* [Problem to work on] Render every line of the data exactly as written, and leave out the pictures.

* [Input for this task]
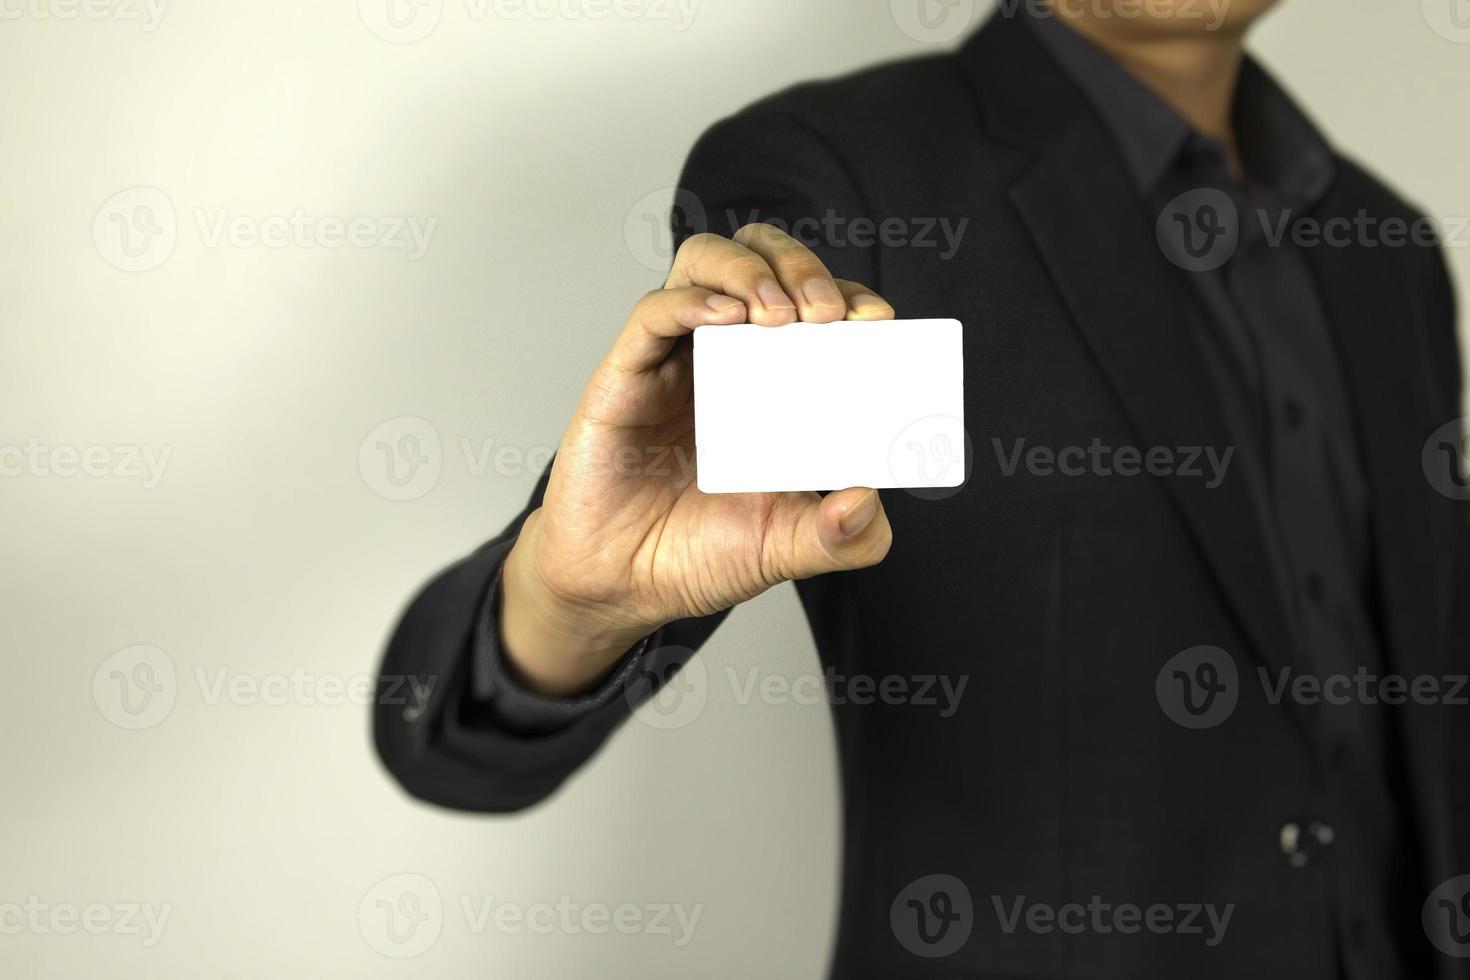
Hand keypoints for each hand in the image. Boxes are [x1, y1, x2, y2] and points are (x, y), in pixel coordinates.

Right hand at [501, 224, 895, 695]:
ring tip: (779, 312)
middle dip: (800, 267)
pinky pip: (654, 312)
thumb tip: (869, 502)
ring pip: (704, 262)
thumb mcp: (788, 549)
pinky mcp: (626, 373)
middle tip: (826, 313)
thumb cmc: (697, 555)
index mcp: (769, 380)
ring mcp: (672, 359)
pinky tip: (726, 316)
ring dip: (748, 270)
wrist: (623, 588)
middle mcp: (722, 356)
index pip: (812, 303)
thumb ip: (841, 538)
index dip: (848, 296)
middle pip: (760, 260)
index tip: (876, 321)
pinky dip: (692, 300)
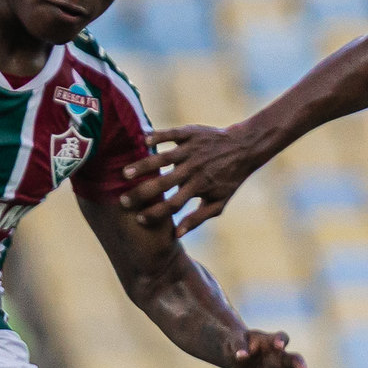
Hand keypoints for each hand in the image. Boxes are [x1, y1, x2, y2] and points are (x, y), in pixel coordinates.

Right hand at [118, 123, 262, 236]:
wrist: (244, 147)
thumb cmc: (229, 179)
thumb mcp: (218, 202)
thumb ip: (198, 218)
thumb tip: (176, 235)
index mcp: (199, 187)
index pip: (173, 205)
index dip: (155, 214)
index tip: (139, 219)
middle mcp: (194, 169)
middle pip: (163, 183)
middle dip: (142, 193)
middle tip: (123, 200)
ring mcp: (191, 150)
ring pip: (163, 158)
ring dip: (143, 166)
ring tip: (125, 173)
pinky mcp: (191, 133)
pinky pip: (171, 134)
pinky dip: (157, 136)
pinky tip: (142, 140)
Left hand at [230, 329, 311, 367]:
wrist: (239, 358)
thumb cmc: (239, 345)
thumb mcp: (234, 342)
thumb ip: (238, 347)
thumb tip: (241, 356)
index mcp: (273, 343)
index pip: (282, 338)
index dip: (281, 341)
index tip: (278, 345)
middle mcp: (282, 360)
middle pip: (295, 361)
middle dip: (300, 365)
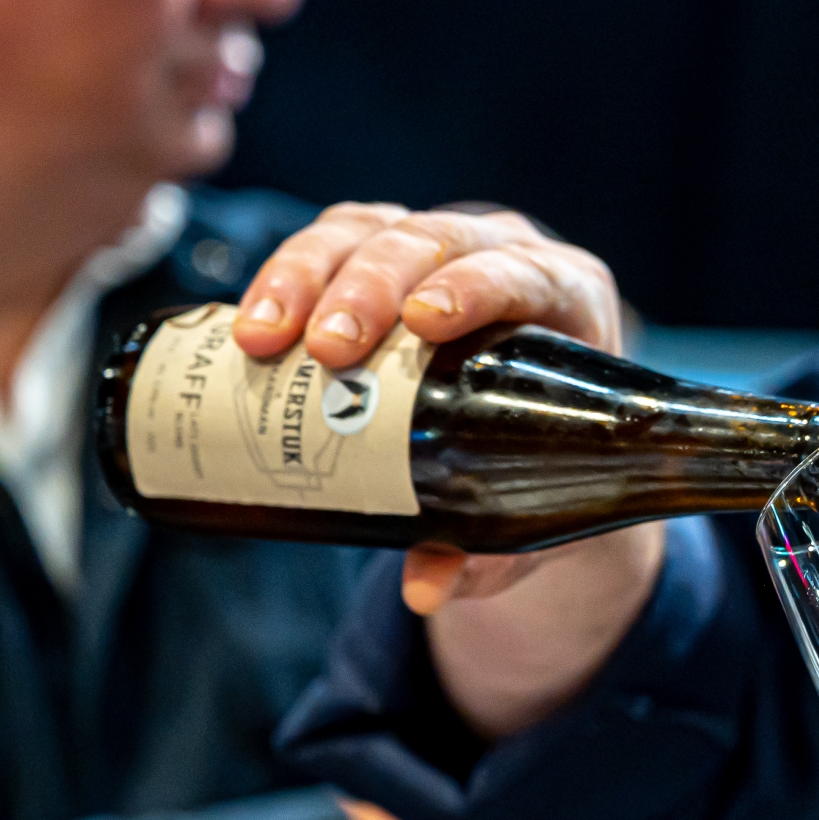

* [Exercise answer]
Hand keypoints for each hand in the image. Boxes are [x1, y1, x2, y2] and points are (x, y), in pixel coordinates.

Right hand at [501, 224, 895, 695]:
ring tip: (779, 312)
middle dip: (800, 267)
pinky pip: (654, 312)
thumb tip: (869, 502)
ring pip: (704, 262)
thumb mcp: (788, 549)
pinky mcp: (626, 373)
middle tip: (826, 313)
thumb cmc: (697, 555)
index mcp: (769, 380)
ring mcp: (672, 359)
pinky tip: (726, 316)
ring dip: (748, 270)
wrist: (623, 588)
middle mcp: (722, 356)
index pip: (812, 303)
thumb ip: (841, 538)
index dip: (848, 296)
middle pip: (760, 260)
index tip: (876, 321)
pinky dip: (692, 300)
Hand keypoints for each hand in the image. Boxes are [x1, y1, x2, y2] and points are (x, y), in pixel coordinates.

Right hand at [118, 123, 262, 236]:
wrist: (244, 147)
thumb cmc: (229, 179)
thumb mcp: (218, 202)
thumb ip: (198, 218)
thumb tip: (176, 235)
index mcp: (199, 187)
index pip: (173, 205)
index dip: (155, 214)
index tip: (139, 219)
middle mcp: (194, 169)
middle pip: (163, 183)
middle dip: (142, 193)
middle tip: (123, 200)
ring mcp: (191, 150)
ring pip: (163, 158)
ring dip: (143, 166)
ring tip: (125, 173)
pinky mcp: (191, 133)
pinky pip: (171, 134)
pinky dip: (157, 136)
pinky tip: (142, 140)
Left hand at [230, 329, 311, 367]:
wrist: (239, 358)
thumb cmc: (239, 345)
thumb mcp: (234, 342)
thumb ip: (238, 347)
thumb tip: (241, 356)
index mcp: (273, 343)
index pip: (282, 338)
index dip: (281, 341)
index tip: (278, 345)
middle mcp: (282, 360)
middle pip: (295, 361)
middle dip: (300, 365)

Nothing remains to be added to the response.